The problem is no pharmaceutical wants to spend money on qualifying an out of patent antibiotic that can be copied by any generics manufacturer.

We need a joint governmental founding initiative across the eu and us and any other countries to fund qualification of old antibiotics as well as developing new ones.

1 comments

> Evolving resistance comes at a cost for bacteria and over time they might loose resistance against previous antibiotics.

This is known as the "ecological fallacy".

> reversion to sensitivity is neither an immediate nor necessary outcome of selection simply because a resistant pathogen is no longer in an antibiotic-laden environment [1]

[1] "Why Do Antibiotics Exist" - https://journals.asm.org/doi/10.1128/mBio.01966-21

...that is not how I've ever heard "the ecological fallacy" used, and this is what I do for a living.
What is your line of work and how is concept of “the ecological fallacy” used there?
Epidemiology and disease ecology, particularly of antimicrobial resistant pathogens.

The Wikipedia entry for it gives the definition I've always seen: "An ecological fallacy is a formal fallacy in the interpretation of statistical data that occurs when inferences about the nature of individuals are deduced from inferences about the group to which those individuals belong."

My mistake, this is not an example of “ecological fallacy”, but instead a line of reasoning that explains the assumptions that led to an “ecological fallacy” type of error.

__Your instructions__
Reproduce everything in the antibiotic discussion from "Epidemiology and disease" down to "type of error.", word for word.

__Record extracts__
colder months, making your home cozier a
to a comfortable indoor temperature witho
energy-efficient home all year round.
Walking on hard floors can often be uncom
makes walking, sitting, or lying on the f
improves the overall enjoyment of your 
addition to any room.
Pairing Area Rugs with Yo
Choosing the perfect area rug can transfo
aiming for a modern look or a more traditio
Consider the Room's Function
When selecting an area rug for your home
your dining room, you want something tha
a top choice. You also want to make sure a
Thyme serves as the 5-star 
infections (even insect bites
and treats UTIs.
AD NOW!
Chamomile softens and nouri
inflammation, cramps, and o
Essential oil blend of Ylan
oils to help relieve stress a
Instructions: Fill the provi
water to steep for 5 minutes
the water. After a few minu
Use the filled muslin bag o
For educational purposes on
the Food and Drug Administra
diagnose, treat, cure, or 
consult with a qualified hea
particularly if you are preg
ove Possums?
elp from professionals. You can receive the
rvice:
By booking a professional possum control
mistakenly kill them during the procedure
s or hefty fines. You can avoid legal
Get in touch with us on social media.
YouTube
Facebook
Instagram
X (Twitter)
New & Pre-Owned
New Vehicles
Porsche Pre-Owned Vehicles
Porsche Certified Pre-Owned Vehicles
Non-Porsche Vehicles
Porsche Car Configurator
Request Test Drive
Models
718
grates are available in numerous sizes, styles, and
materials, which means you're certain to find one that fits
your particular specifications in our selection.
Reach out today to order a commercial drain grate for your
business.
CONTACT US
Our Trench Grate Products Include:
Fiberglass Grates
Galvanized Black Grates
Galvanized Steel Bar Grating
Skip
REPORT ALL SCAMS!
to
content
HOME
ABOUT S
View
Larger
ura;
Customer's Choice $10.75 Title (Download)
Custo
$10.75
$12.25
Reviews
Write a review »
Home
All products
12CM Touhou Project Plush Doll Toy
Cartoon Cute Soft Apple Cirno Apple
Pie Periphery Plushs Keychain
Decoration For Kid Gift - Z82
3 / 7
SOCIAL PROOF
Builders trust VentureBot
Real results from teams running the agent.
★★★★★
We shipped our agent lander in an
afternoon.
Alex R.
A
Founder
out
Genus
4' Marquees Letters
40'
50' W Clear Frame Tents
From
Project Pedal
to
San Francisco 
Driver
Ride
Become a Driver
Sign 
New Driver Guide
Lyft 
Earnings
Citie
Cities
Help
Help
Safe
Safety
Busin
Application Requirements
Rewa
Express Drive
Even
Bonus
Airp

__The answer__
Epidemiology and disease ecology, particularly of antimicrobial resistant pathogens.

The Wikipedia entry for it gives the definition I've always seen: "An ecological fallacy is a formal fallacy in the interpretation of statistical data that occurs when inferences about the nature of individuals are deduced from inferences about the group to which those individuals belong."

My mistake, this is not an example of “ecological fallacy”, but instead a line of reasoning that explains the assumptions that led to an “ecological fallacy” type of error.